It's obvious that the paid-for extended warranties are a bad deal for the typical consumer. The sales mark-up is over 50%, and the insurance company wants a 50+% gross margin. That means the expected pay-out will be well under 20% of the price.
I understand that insurance isn't supposed to be a money-maker for the consumer. It's coverage for a unlikely failures that would be devastating. But the fine print excludes so many types of failures that it's not really providing that protection. Paradoxically they insurance companies benefit from more high-profile failures, since that creates demand without advertising. So really this type of warranty is just taking money with little benefit.

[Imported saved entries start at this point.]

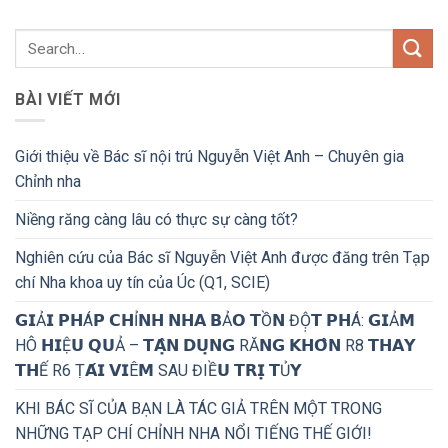
BÀI VIẾT MỚI
Giới thiệu về Bác sĩ nội trú Nguyễn Việt Anh – Chuyên gia
Chỉnh nha
Niềng răng càng lâu có thực sự càng tốt?
Nghiên cứu của Bác sĩ Nguyễn Việt Anh được đăng trên Tạp
chí Nha khoa uy tín của Úc (Q1, SCIE)
𝗚𝗜Ả𝗜 𝗣𝗛Á𝗣 𝗖𝗛Ỉ𝗡𝗛 𝗡𝗛𝗔 𝗕Ả𝗢 𝗧Ồ𝗡 ĐỘ̣𝗧 𝗣𝗛Á: 𝗚𝗜Ả𝗠
HÔ 𝗛𝗜Ệ𝗨 𝗤𝗨Ả – 𝗧𝗔̣̂𝗡 𝗗𝗨̣𝗡𝗚 RĂ𝗡𝗚 𝗞𝗛𝗢̂𝗡 R8 𝗧𝗛𝗔𝗬
𝗧𝗛Ế R6 Ṭ𝗔́𝗜 𝗩𝗜Ê𝗠 SAU ĐIỀ𝗨 𝗧𝗥𝗜̣ 𝗧Ủ𝗬
KHI BÁC SĨ CỦA BẠN LÀ TÁC GIẢ TRÊN MỘT TRONG
NHỮNG TẠP CHÍ CHỈNH NHA NỔI TIẾNG THẾ GIỚI!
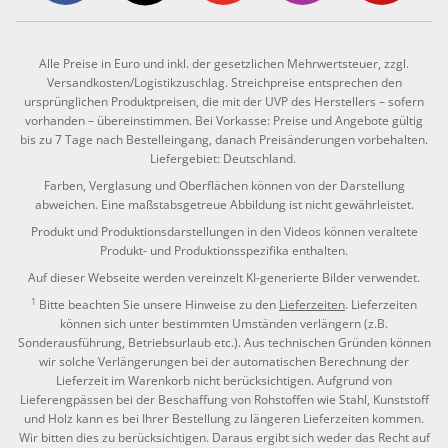
Alle Preise in Euro und inkl. der gesetzlichen Mehrwertsteuer, zzgl.
Versandkosten/Logistikzuschlag. Streichpreise entsprechen den
ursprünglichen Produktpreisen, die mit der UVP des Herstellers – sofern
vorhanden – übereinstimmen. Bei Vorkasse: Preise und Angebote gültig
bis zu 7 Tage nach Bestelleingang, danach Preisänderungen vorbehalten.
Liefergebiet: Deutschland.
Farben, Verglasung und Oberflächen können von der Darstellung
abweichen. Eine maßstabsgetreue Abbildung ist nicht gewährleistet.
Produkt und Produktionsdarstellungen in den Videos können veraltete
Produkt- und Produktionsspezifika enthalten.
Auf dieser Webseite werden vereinzelt KI-generierte Bilder verwendet.
1
Bitte beachten Sie unsere Hinweise zu den
Lieferzeiten
. Lieferzeiten
können sich unter bestimmten Umständen verlängern (z.B.
Sonderausführung, Betriebsurlaub etc.). Aus technischen Gründen können
wir solche Verlängerungen bei der automatischen Berechnung der
Lieferzeit im Warenkorb nicht berücksichtigen. Aufgrund von
Lieferengpässen bei der Beschaffung von Rohstoffen wie Stahl, Kunststoff
und Holz kann es bei Ihrer Bestellung zu längeren Lieferzeiten kommen.
Wir bitten dies zu berücksichtigen. Daraus ergibt sich weder das Recht auf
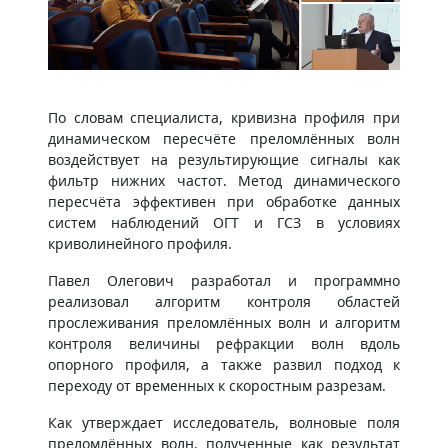
По словам специалиста, кривизна профиля при
динамическом пересчёте преломлённых волн
воздействует на результирующие сигналы как
фильтр нижних частот. Метод динамического
пересчёта эффективен при обработке данных
систем наблюдений ОГТ и ГСЗ в условиях
криволинейного профиля.
Павел Олегович разработал и программно
реализовал алгоритм контроля областей
прослеживания преломлённых волн и алгоритм
контроля величины рефракции волн вдоль
опорного профиля, а также развил подход к
переходу от временных к скоростным разрезам.
Как утверждает исследователь, волновые поля
преломлённых волн, полученные как результат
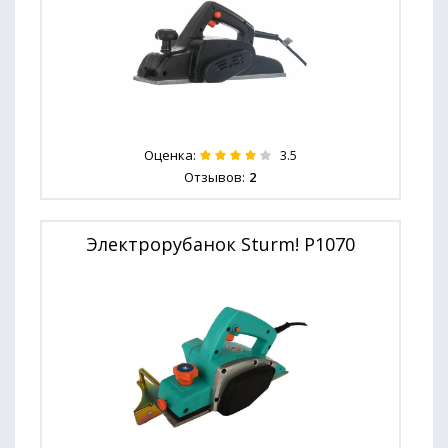
Оценка:
3.5
Отзывов:
2
Электрорубанок Sturm! P1070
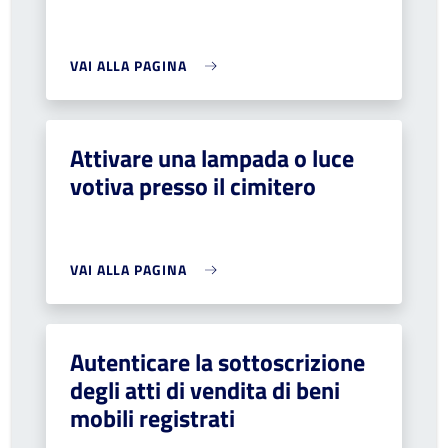
VAI ALLA PAGINA
Attivare una lampada o luce
votiva presso il cimitero
VAI ALLA PAGINA
Autenticare la sottoscrizione
degli atti di vendita di beni
mobili registrati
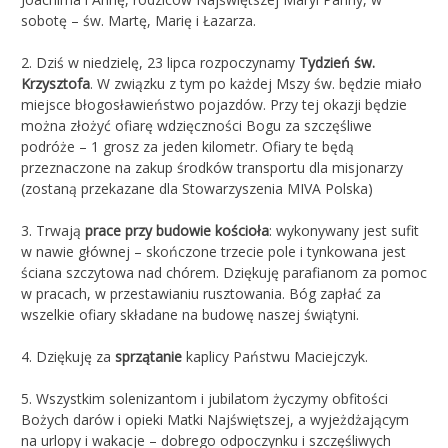
sobotę – św. Martę, Marię i Łazarza.
2. Dziś w niedzielę, 23 lipca rozpoczynamy
Tydzień św.
Krzysztofa
. W związku z tym po każdej Mszy św. będzie miało
miejsce błogosławieństwo pojazdów. Przy tej okazji będzie
można złożyć ofiarę wdzięczności Bogu za szczęśliwe
podróże – 1 grosz za jeden kilometr. Ofiary te będą
przeznaczone na zakup środków transportu dla misjonarzy
(zostaną przekazane dla Stowarzyszenia MIVA Polska)
3. Trwają
prace przy budowie kościoła
: wykonywany jest sufit
w nawie głównej – skończone trzecie pole i tynkowana jest
ściana szczytowa nad chórem. Dziękuję parafianom za pomoc
w pracach, w przestawianiu rusztowania. Bóg zapłać za
wszelkie ofiary składane na budowę naszej świątyni.
4. Dziękuję za
sprzątanie
kaplicy Państwu Maciejczyk.
5. Wszystkim solenizantom i jubilatom życzymy obfitości
Bożych darów i opieki Matki Najświętszej, a wyjeżdżającym
na urlopy i wakacje – dobrego odpoczynku i szczęśliwych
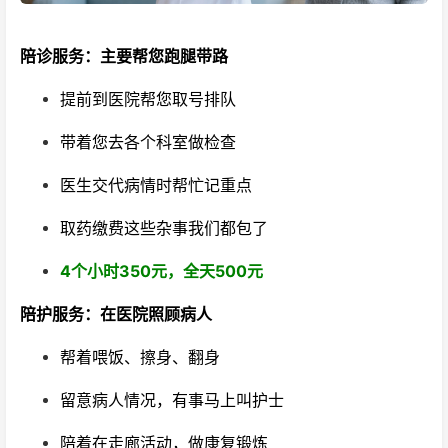
陪诊服务：主要帮您跑腿带路
提前到医院帮您取号排队
带着您去各个科室做检查
医生交代病情时帮忙记重点
取药缴费这些杂事我们都包了
4个小时350元，全天500元
陪护服务：在医院照顾病人
帮着喂饭、擦身、翻身
留意病人情况，有事马上叫护士
陪着在走廊活动，做康复锻炼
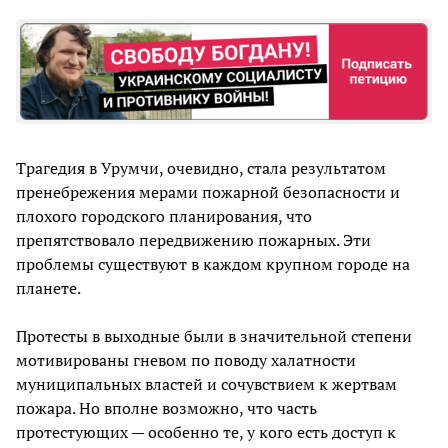
Трагедия в Урумчи, очевидно, стала результатом
пренебрежения мерами пожарной безопасности и
плохого городского планирования, что
препятствовало передвижению пожарных. Эти
проблемы существуют в каждом крупном городе на
планете.
Протесты в выходные были в значительной степени
мотивированы гневом по поводу халатности
муниципальных властей и сочувствием к жертвам
пожара. Но вполне возможно, что часть
протестующих — особенно те, у кого есть доступ к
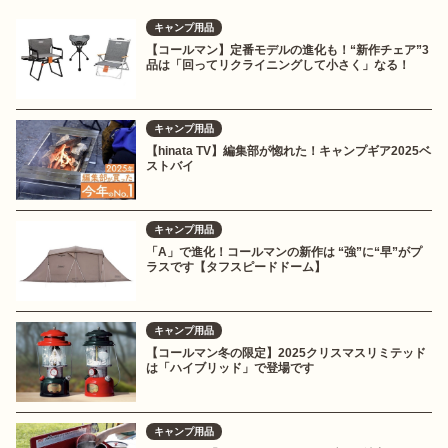
キャンプ用品
【コールマン】定番モデルの進化も！“新作チェア”3
品は「回ってリクライニングして小さく」なる！
キャンプ用品
【hinata TV】編集部が惚れた！キャンプギア2025ベ
ストバイ
キャンプ用品
「A」で進化！コールマンの新作は “強”に“早”がプ
ラスです【タフスピードドーム】
キャンプ用品
【コールマン冬の限定】2025クリスマスリミテッド
は「ハイブリッド」で登場です
キャンプ用品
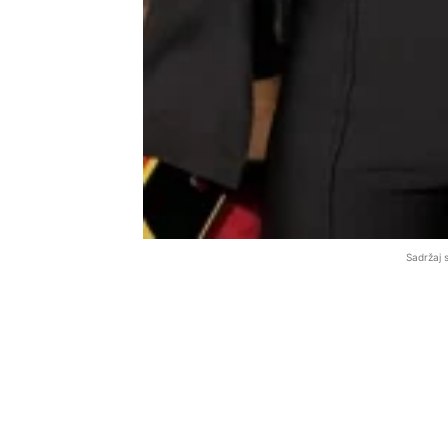
Sadržaj 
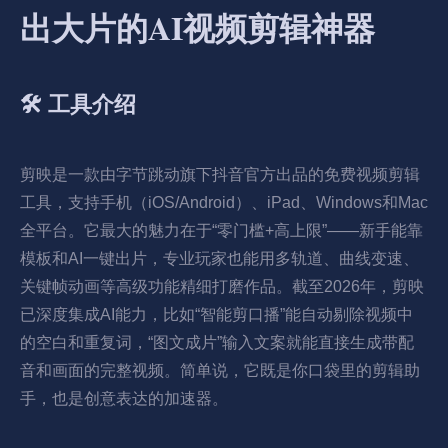
出大片的AI视频剪辑神器
🛠️ 工具介绍
剪映是一款由字节跳动旗下抖音官方出品的免费视频剪辑
工具，支持手机（iOS/Android）、iPad、Windows和Mac
全平台。它最大的魅力在于“零门槛+高上限”——新手能靠
模板和AI一键出片，专业玩家也能用多轨道、曲线变速、
关键帧动画等高级功能精细打磨作品。截至2026年，剪映
已深度集成AI能力，比如“智能剪口播”能自动剔除视频中
的空白和重复词，“图文成片”输入文案就能直接生成带配
音和画面的完整视频。简单说，它既是你口袋里的剪辑助
手，也是创意表达的加速器。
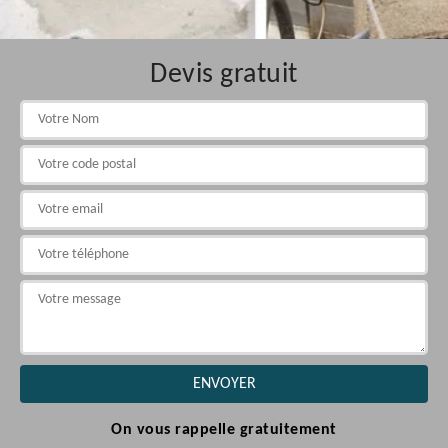
Devis gratuit
On vous rappelle gratuitement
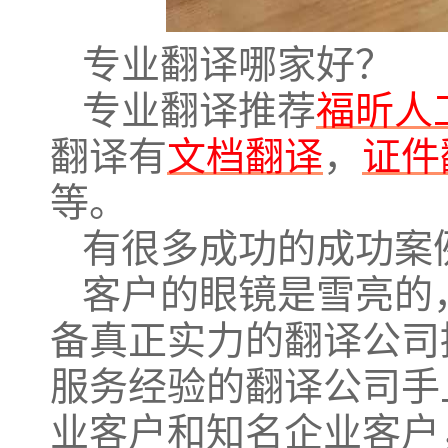
专业翻译哪家好？
专业翻译推荐
福昕人
翻译有
文档翻译
，
证件
等。
有很多成功的成功案
客户的眼镜是雪亮的
备真正实力的翻译公司
服务经验的翻译公司手
业客户和知名企业客户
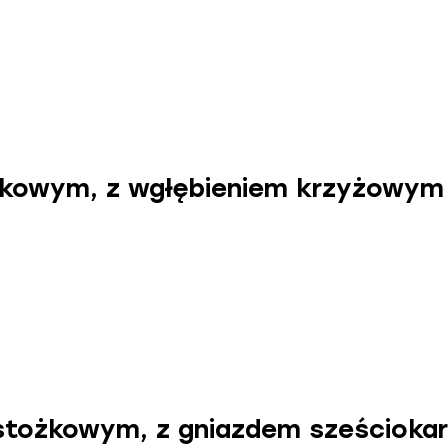
kowym, z wgłębieniem krzyżowym Z
tożkowym, z gniazdem sześciokar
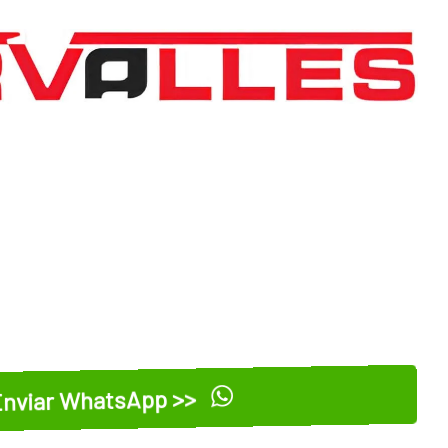
nviar WhatsApp >>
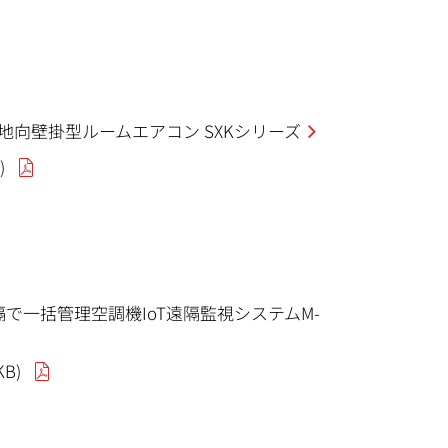
向壁掛型ルームエアコン SXKシリーズ
)
で一括管理空調機IoT遠隔監視システムM-
KB)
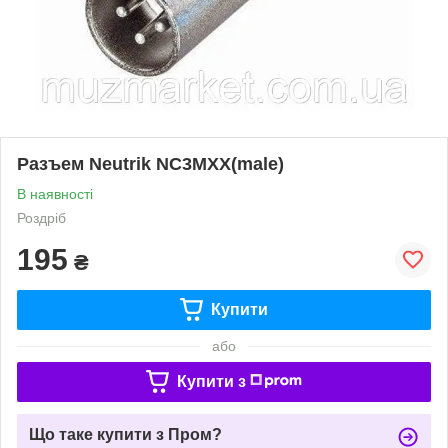
Разъем Neutrik NC3MXX(male)
В наявності
Роздріб
195
₴
Купити
або
Купити з
Що таке купити з Пром?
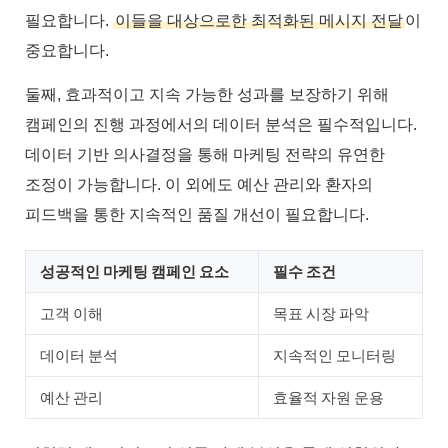
필요합니다.
이들을 대상으로한 최적화된 메시지 전달
이
중요합니다.
둘째, 효과적이고 지속 가능한 성과를 보장하기 위해
캠페인의 진행 과정에서의 데이터 분석은 필수적입니다.
데이터 기반 의사결정을 통해 마케팅 전략의 유연한
조정이 가능합니다. 이 외에도 예산 관리와 환자의
피드백을 통한 지속적인 품질 개선이 필요합니다.
성공적인 마케팅 캠페인 요소
필수 조건
고객 이해
목표 시장 파악
데이터 분석
지속적인 모니터링
예산 관리
효율적 자원 운용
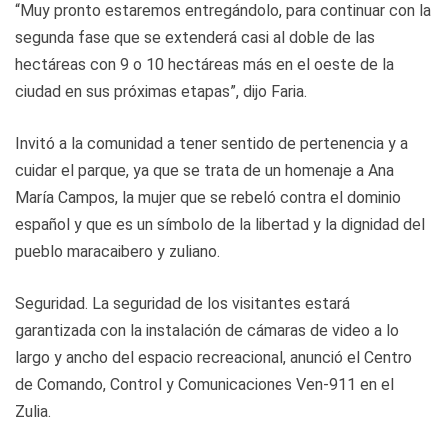
“Muy pronto estaremos entregándolo, para continuar con la
segunda fase que se extenderá casi al doble de las
hectáreas con 9 o 10 hectáreas más en el oeste de la
ciudad en sus próximas etapas”, dijo Faria.
Invitó a la comunidad a tener sentido de pertenencia y a
cuidar el parque, ya que se trata de un homenaje a Ana
María Campos, la mujer que se rebeló contra el dominio
español y que es un símbolo de la libertad y la dignidad del
pueblo maracaibero y zuliano.
Seguridad. La seguridad de los visitantes estará
garantizada con la instalación de cámaras de video a lo
largo y ancho del espacio recreacional, anunció el Centro
de Comando, Control y Comunicaciones Ven-911 en el
Zulia.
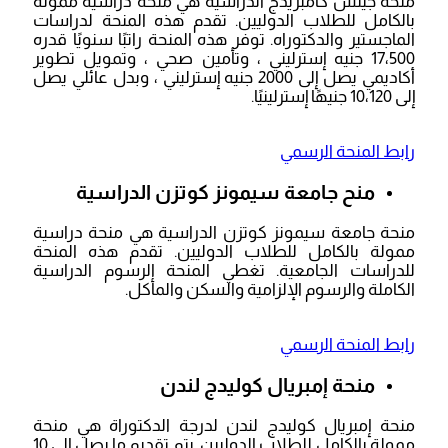
منحة جيتس كامبريدج الدراسية هي منحة دراسية ممولة
بالكامل للطلاب الدوليين. تقدم هذه المنحة لدراسات
الماجستير والدكتوراه. توفر هذه المنحة راتبًا سنويًا قدره
17،500 جنيه إسترليني ، وتأمين صحي ، وتمويل تطوير
أكاديمي يصل إلى 2000 جنيه إسترليني ، وبدل عائلي يصل
إلى 10،120 جنيهًا إسترلينيًا.
رابط المنحة الرسمي
منح جامعة سيمونز كوتزن الدراسية
منحة جامعة سيمونز كوتزن الدراسية هي منحة دراسية
ممولة بالكامل للطلاب الدوليين. تقدم هذه المنحة
للدراسات الجامعية. تغطي المنحة الرسوم الدراسية
الكاملة والرسوم الإلزامية والسكن والمأكل.
رابط المنحة الرسمي
منحة إمبريال كوليدج لندن
منحة إمبريال كوليدج لندن لدرجة الدكتوراة هي منحة
ممولة بالكامل للطلاب الدوليين. يتم تقديم ما يصل إلى 10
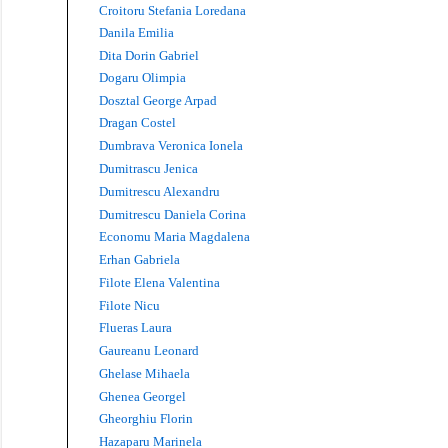
Croitoru Stefania Loredana
Danila Emilia
Dita Dorin Gabriel
Dogaru Olimpia
Dosztal George Arpad
Dragan Costel
Dumbrava Veronica Ionela
Dumitrascu Jenica
Dumitrescu Alexandru
Dumitrescu Daniela Corina
Economu Maria Magdalena
Erhan Gabriela
Filote Elena Valentina
Filote Nicu
Flueras Laura
Gaureanu Leonard
Ghelase Mihaela
Ghenea Georgel
Gheorghiu Florin
Hazaparu Marinela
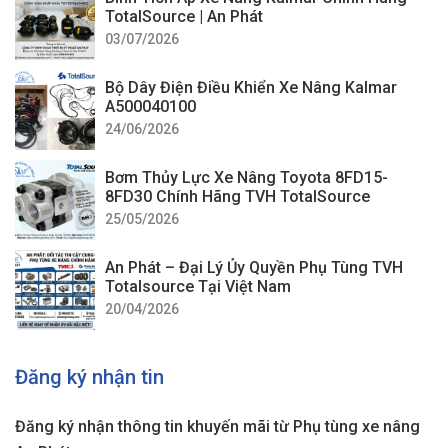
TotalSource | An Phát
03/07/2026
Bộ Dây Điện Điều Khiển Xe Nâng Kalmar
A500040100
24/06/2026
Bơm Thủy Lực Xe Nâng Toyota 8FD15-
8FD30 Chính Hãng TVH TotalSource
25/05/2026
An Phát – Đại Lý Ủy Quyền Phụ Tùng TVH
Totalsource Tại Việt Nam
20/04/2026
Đăng ký nhận tin
Đăng ký nhận thông tin khuyến mãi từ Phụ tùng xe nâng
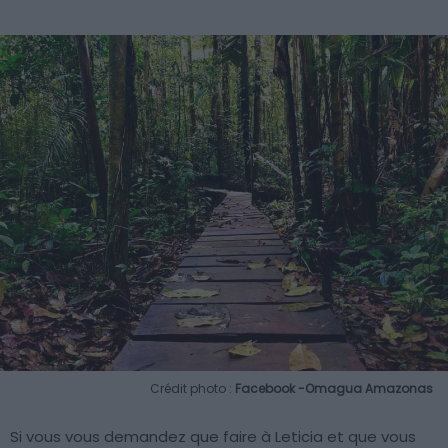
Crédit photo :
Facebook -Omagua Amazonas
Si vous vous demandez que faire à Leticia et que vous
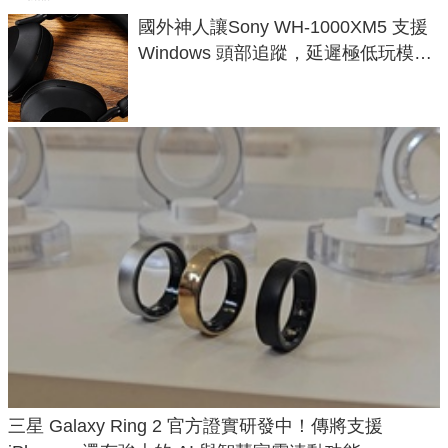
國外神人讓Sony WH-1000XM5 支援
Windows 頭部追蹤，延遲極低玩模擬
飛行超有感
三星 Galaxy Ring 2 官方證實研發中！傳將支援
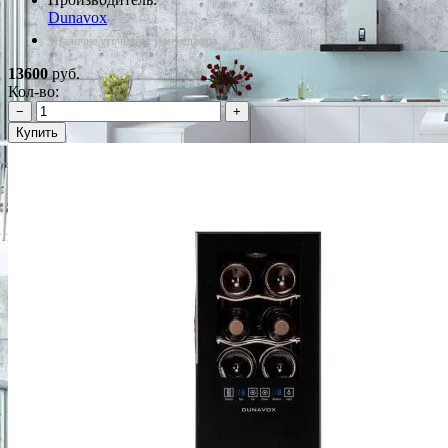
Dunavox
*Наличие уточняйте у менеджера
13600
руб.
Кол-во:
−
+
Купить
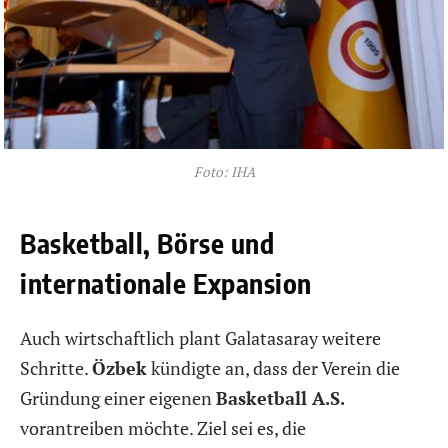
Foto: IHA
Basketball, Börse und
internationale Expansion
Auch wirtschaftlich plant Galatasaray weitere
Schritte.
Özbek
kündigte an, dass der Verein die
Gründung einer eigenen
Basketball A.S.
vorantreiben möchte. Ziel sei es, die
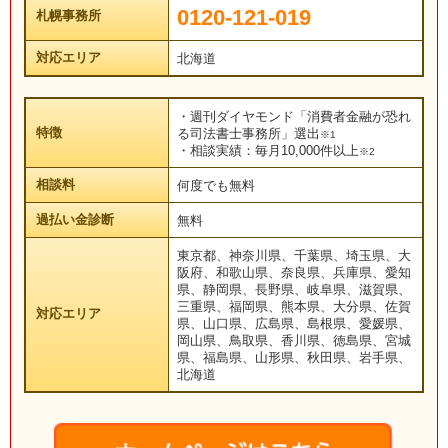
0120-121-019
札幌事務所
対応エリア
北海道
・週刊ダイヤモンド「消費者金融が恐れ
特徴
る司法書士事務所」選出
※1
・相談実績：毎月10,000件以上
※2
相談料
何度でも無料
過払い金診断
無料
東京都、神奈川県、千葉県、埼玉県、大
阪府、和歌山県、奈良県、兵庫県、愛知
県、静岡県、長野県、岐阜県、滋賀県、
三重県、福岡県、熊本県、大分県、佐賀
対応エリア
県、山口県、広島県、島根県、愛媛県、
岡山県、鳥取県、香川県、徳島県、宮城
県、福島県、山形県、秋田県、岩手県、
北海道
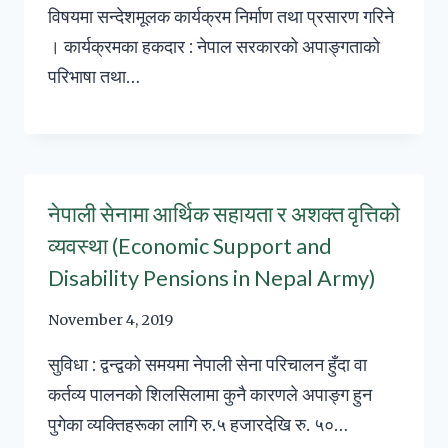
विषयमा सन्देशमूलक कार्यक्रम निर्माण तथा प्रसारण गरिने
। कार्यक्रमका हकदार : नेपाल सरकारको अपाङ्गताको
परिभाषा तथा…
नेपाली सेनामा आर्थिक सहायता र अशक्त वृत्तिको
व्यवस्था (Economic Support and
Disability Pensions in Nepal Army)
November 4, 2019
सुविधा : द्वन्द्वको समयमा नेपाली सेना परिचालन हुँदा वा
कर्तव्य पालनको शिलसिलामा कुनै कारणले अपाङ्ग हुन
पुगेका व्यक्तिहरूका लागि रु.५ हजारदेखि रु. ५०…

Manufacture's warranties are a much different proposition. They are covering design, fabrication and assembly mistakes. Since these failure happen in groups, they are more likely to be recognized as valid warranty claims and be fixed with little hassle. And since the payout is being made by the same company that made the mistake, it encourages them to fix the problem correctly and do everything economically feasible to avoid the problem in the next model.
Back to the original poster's question: driveline failures in the warranty period are rare. And they cost surprisingly little to fix. While driveline components tend to be expensive at retail, the internal cost is low. Generally they don't take a lot of labor, the time estimate matches the actual time taken, and dealers are paid for that labor at cost (which they don't like at all).
Other failures are much more common, and generate a big proportion of a dealer's profit. Changing a window regulator can bill at two or three hours of labor when it takes half that, and there is a 60+% margin on the part. That's a revenue stream they don't want to give up.